Configuration property | Container environmental variable | Description |
---|---|---|
spec-location | OPENAPI_SPEC_LOCATION |
URL or filename containing the OpenAPI specification, either JSON or YAML |
base-uri | OPENAPI_BASE_URI |
Base URL for the API, often includes API version |
authentication.type | OPENAPI_AUTH_TYPE |
Default authentication type if not set in the specification. One of: none , http , api_key , oauth . |
authentication.scheme | OPENAPI_AUTH_SCHEME |
Authentication scheme for the http authentication type. One of: basic , bearer . |
authentication.token-endpoint | OPENAPI_TOKEN_ENDPOINT |
OAuth token endpoint URL |
authentication.client-id | OPENAPI_CLIENT_ID |
OAuth Client ID |
authentication.client-secret | OPENAPI_CLIENT_SECRET |
OAuth Client secret |
authentication.grant-type | OPENAPI_GRANT_TYPE |
OAuth grant type |
authentication.username | OPENAPI_USERNAME |
Username used for the http and oauth authentication types |
authentication.password | OPENAPI_PASSWORD |
Password used for the http and oauth authentication types |
authentication.bearer-token | OPENAPI_BEARER_TOKEN |
Bearer token for http authentication |
authentication.api-key-name | OPENAPI_API_KEY_NAME |
API key name |
authentication.api-key-value | OPENAPI_API_KEY_VALUE |
API key value |
max-requests-per-second | OPENAPI_MAX_REQUESTS_PER_SECOND |
Maximum HTTP requests per second executed from a single Trino node |
max-splits-per-second | OPENAPI_MAX_SPLITS_PER_SECOND |
Maximum number of splits per second generated when executing a query |
domain-expansion-limit | OPENAPI_DOMAIN_EXPANSION_LIMIT |
Maximum number of discrete domain values generated from range predicates, which correlates with the number of HTTP requests executed |
The connector is using the Airlift HTTP client, which can be configured with
additional
properties
prefixed with openApi
, like so:
openApi.http-client.log.enabled=true
openApi.http-client.log.path=logs
This connector has been tested with the following APIs. The Docker image includes additional catalog files that will be used if the first of their environmental variable is set.

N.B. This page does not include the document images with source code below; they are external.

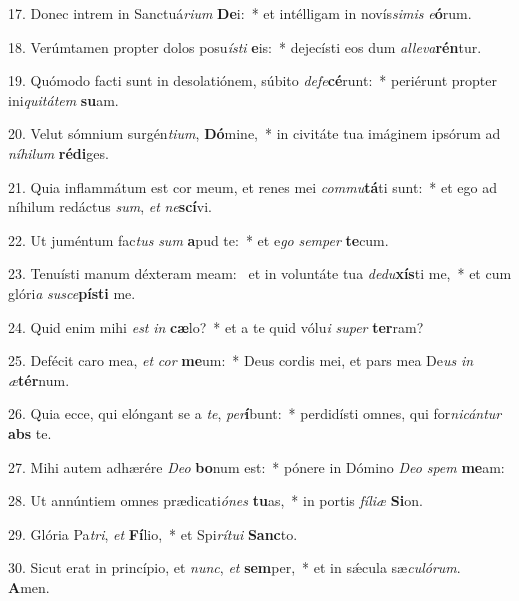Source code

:17. Donec intrem in Sanctuá\textit{ri}\textit{um} \textbf{De}i:~*  et intélligam in novís\textit{si}\textit{mis} \textit{e}\textbf{ó}rum.\

18. Verúmtamen propter dolos posu\textit{ís}\textit{ti} \textbf{e}is:~*  dejecísti eos dum \textit{al}\textit{le}\textit{va}\textbf{rén}tur.\

19. Quómodo facti sunt in desolatiónem, súbito \textit{de}\textit{fe}\textbf{cé}runt:~*  periérunt propter ini\textit{qui}\textit{tá}\textit{tem} \textbf{su}am.\

20. Velut sómnium surgén\textit{ti}\textit{um}, \textbf{Dó}mine,~*  in civitáte tua imáginem ipsórum ad \textit{ní}\textit{hi}\textit{lum} \textbf{réd}\textbf{i}ges.\

21. Quia inflammátum est cor meum, et renes mei \textit{com}\textit{mu}\textbf{tá}ti sunt:~*  et ego ad níhilum redáctus \textit{sum}, \textit{et} \textit{ne}\textbf{scí}vi.\

22. Ut juméntum fac\textit{tus} \textit{sum} \textbf{a}pud te:~*  et e\textit{go} \textit{sem}\textit{per} \textbf{te}cum.\

23. Tenuísti manum déxteram meam: \dag\  et in voluntáte tua \textit{de}\textit{du}\textbf{xís}ti me,~*  et cum glóri\textit{a} \textit{su}\textit{sce}\textbf{pís}\textbf{ti} me.\

24. Quid enim mihi \textit{est} \textit{in} \textbf{cæ}lo?~*  et a te quid vólu\textit{i} \textit{su}\textit{per} \textbf{ter}ram?\

25. Defécit caro mea, \textit{et} \textit{cor} \textbf{me}um:~*  Deus cordis mei, et pars mea De\textit{us} \textit{in} \textit{æ}\textbf{tér}num.\

26. Quia ecce, qui elóngant se a \textit{te}, \textit{per}\textbf{í}bunt:~*  perdidísti omnes, qui for\textit{ni}\textit{cán}\textit{tur} \textbf{abs} te.\

27. Mihi autem adhærére \textit{De}\textit{o} \textbf{bo}num est:~*  pónere in Dómino \textit{De}\textit{o} \textit{spem} \textbf{me}am:\

28. Ut annúntiem omnes prædicati\textit{ó}\textit{nes} \textbf{tu}as,~*  in portis \textit{fí}\textit{li}\textit{æ} \textbf{Si}on.\

29. Glória Pa\textit{tri}, \textit{et} \textbf{Fí}lio,~*  et Spi\textit{rí}\textit{tu}\textit{i} \textbf{Sanc}to.\

30. Sicut erat in princípio, et \textit{nunc}, \textit{et} \textbf{sem}per,~*  et in sǽcula sæ\textit{cu}\textit{ló}\textit{rum}. \textbf{A}men.\

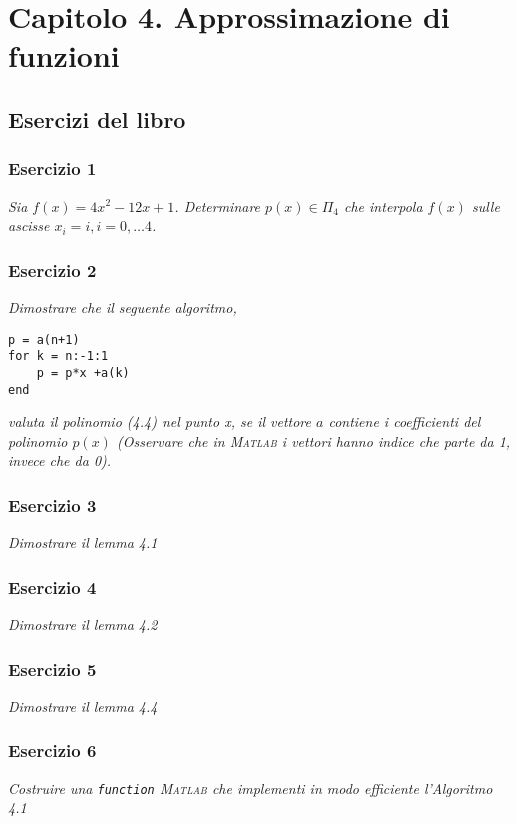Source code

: \chapter{Capitolo 4. Approssimazione di funzioni}
\section{Esercizi del libro}

\subsection{Esercizio 1}
\label{sub:Esercizio 1}
\emph{Sia $f(x) = 4x^{2} - 12x +1$. Determinare $p(x) \in \Pi_{4} $ che interpola $f(x)$ sulle ascisse $x_{i} = i, i = 0, \ldots 4$.}

\subsection{Esercizio 2}
\label{sub:Esercizio 2}
\emph{Dimostrare che il seguente algoritmo, \\}
\lstset{language=Matlab}
\begin{lstlisting}
p = a(n+1)
for k = n:-1:1
	p = p*x +a(k)
end
\end{lstlisting}
\emph{valuta il polinomio (4.4) nel punto x, se il vettore $a$ contiene i coefficienti del polinomio $p(x)$ (Osservare che in \textsc{Matlab} i vettori hanno indice che parte da 1, invece che da 0).}

\subsection{Esercizio 3}
\label{sub:Esercizio 3}
\emph{Dimostrare il lemma 4.1}

\subsection{Esercizio 4}
\label{sub:Esercizio 4}
\emph{Dimostrare il lemma 4.2}

\subsection{Esercizio 5}
\label{sub:Esercizio 5}
\emph{Dimostrare il lemma 4.4}

\subsection{Esercizio 6}
\label{sub:Esercizio 6}
\emph{Costruire una \lstinline{function} \textsc{Matlab} che implementi in modo efficiente l'Algoritmo 4.1}

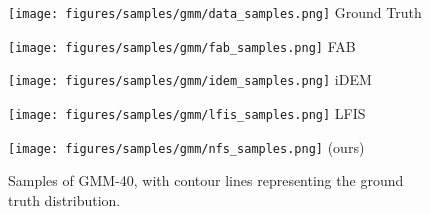 \begin{figure}[!t]
\vspace{-5mm}
    \centering
    \begin{minipage}[t]{0.195\linewidth}
        \centering
        \texttt{[image: figures/samples/gmm/data\_samples.png]}
        Ground Truth
    \end{minipage}
    \begin{minipage}[t]{0.195\linewidth}
        \centering
        \texttt{[image: figures/samples/gmm/fab\_samples.png]}
        FAB
    \end{minipage}
    \begin{minipage}[t]{0.195\linewidth}
        \centering
        \texttt{[image: figures/samples/gmm/idem\_samples.png]}
        iDEM
    \end{minipage}
    \begin{minipage}[t]{0.195\linewidth}
        \centering
        \texttt{[image: figures/samples/gmm/lfis\_samples.png]}
        LFIS
    \end{minipage}
    \begin{minipage}[t]{0.195\linewidth}
        \centering
        \texttt{[image: figures/samples/gmm/nfs\_samples.png]}
        \ours (ours)
    \end{minipage}
    \vspace{-2mm}
    \caption{Samples of GMM-40, with contour lines representing the ground truth distribution.}
    \label{fig:gmm-visualised}
\end{figure}

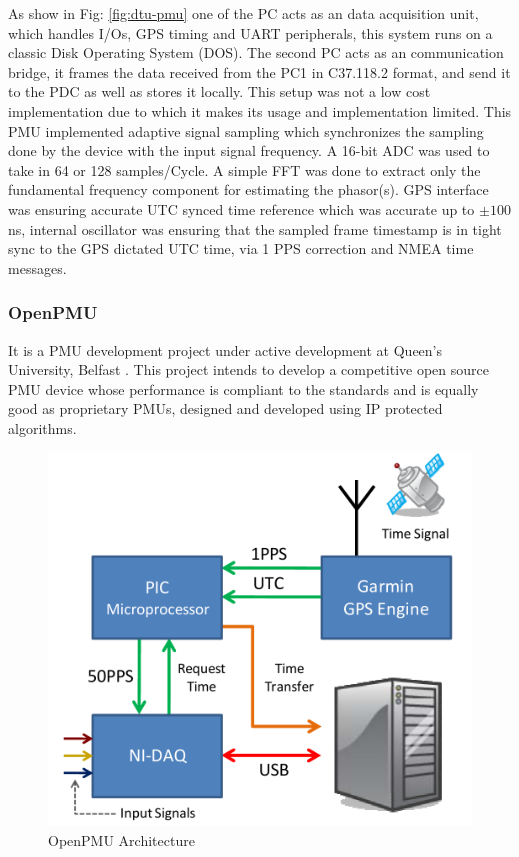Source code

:  As show in Fig: \ref{fig:dtu-pmu} one of the PC acts as an data acquisition unit, which handles I/Os, GPS timing and UART peripherals, this system runs on a classic Disk Operating System (DOS). The second PC acts as an communication bridge, it frames the data received from the PC1 in C37.118.2 format, and send it to the PDC as well as stores it locally. This setup was not a low cost implementation due to which it makes its usage and implementation limited. This PMU implemented adaptive signal sampling which synchronizes the sampling done by the device with the input signal frequency. A 16-bit ADC was used to take in 64 or 128 samples/Cycle.  A simple FFT was done to extract only the fundamental frequency component for estimating the phasor(s). GPS interface was ensuring accurate UTC synced time reference which was accurate up to   $ \pm 100$ ns, internal oscillator was ensuring that the sampled frame timestamp is in tight sync to the GPS dictated UTC time, via 1 PPS correction and NMEA time messages. 
 
 \subsubsection{OpenPMU}
 It is a PMU development project under active development at Queen's University, Belfast \cite{paper:openpmu} . This project intends to develop a competitive open source PMU device whose performance is compliant to the standards and is equally good as proprietary PMUs, designed and developed using IP protected algorithms. 
 
 \begin{figure}[h]
 	\includegraphics[scale=0.5]{fig/OpenPMU.png}
 	\caption{OpenPMU Architecture}
 	\label{fig:OpenPMU}
 \end{figure}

Name | Environmental variables |
---|---|
OpenAPI Petstore | PETSTORE_URL |
Starburst Galaxy | GALAXY_URL , GALAXY_TOKEN |
Jira Cloud platform | JIRA_URL |
GitHub REST API | GITHUB_TOKEN |
DataDog API | DATADOG_URL |
The following rules are used to map the OpenAPI schema to SQL tables and columns:
- Paths are mapped to tables; table names are paths, with
camelCase
converted tosnake_case
and special characters (like/
) converted to underscores. - SQL operations are mapped to HTTP methods:
- SELECT uses GET or POST, if no GET is available;
- INSERT uses POST or PUT;
- UPDATE uses PATCH or POST;
- DELETE uses DELETE.
- All request parameters are mapped to columns, including path, query, and header parameters.
- Fields of the HTTP OK (200) response type are mapped to columns.
- Fields of the request body are also mapped to columns, if a POST request is used for SELECT.
- All columns are disambiguated - if a field with the same name but a different
data type appears in the response and parameters, it'll be mapped to multiple
columns, with numeric suffixes (
_2
,_3
, etc.). Request body fields have a_req
suffix.
OpenAPI allows using custom extensions - adding custom fields anywhere in the
schema as long as they're prefixed with an X
. Such custom extensions are used
to fine-tune this connector.
If the original service cannot be modified to include an extension in a generated OpenAPI schema, save it locally and modify as needed.
APIs can use 4 different types of pagination:
- Offset - every response can include an offset parameter, telling how many results to skip.
- Page - every response can include a page parameter; the number of results per page can be configurable with another parameter.
- Cursor/token - the response includes the value of a cursor or token, that needs to be included in the next request.
- Next page URL - the response includes an URL of the next set of results.
The connector currently supports only the Page
pagination.
To enable pagination, add a x-pagination
section in the path's operation section:
paths:
/records:
get:
responses:
# ...
x-pagination:
pageParam: "page"
limitParam: "per-page"
resultsPath: "$response.body#/workflows"
totalResultsPath: "$response.body#/total_count"
Run all the unit tests:
mvn test
Creates a deployable zip file:
mvn clean package
Unzip the archive from the target directory to use the connector in your Trino cluster.
unzip target/*.zip -d ${PLUGIN_DIRECTORY}/
mv ${PLUGIN_DIRECTORY}/trino-openapi-* ${PLUGIN_DIRECTORY}/trino-openapi
To test and debug the connector locally, run the OpenApiQueryRunner
class
located in tests:
mvn test-compile exec:java -Dexec.mainClass="pl.net.was.OpenApiQueryRunner" -Dexec.classpathScope=test
And then run the Trino CLI using trino --server localhost:8080 --no-progress
and query it:
trino> show catalogs;
Catalog
---------
openapi
system
(2 rows)
trino> show tables from openapi.default;
Table
------------
single_row
(1 row)
trino> select * from openapi.default.single_row;
id | type | name
----+---------------+---------
x | default-value | my-name
(1 row)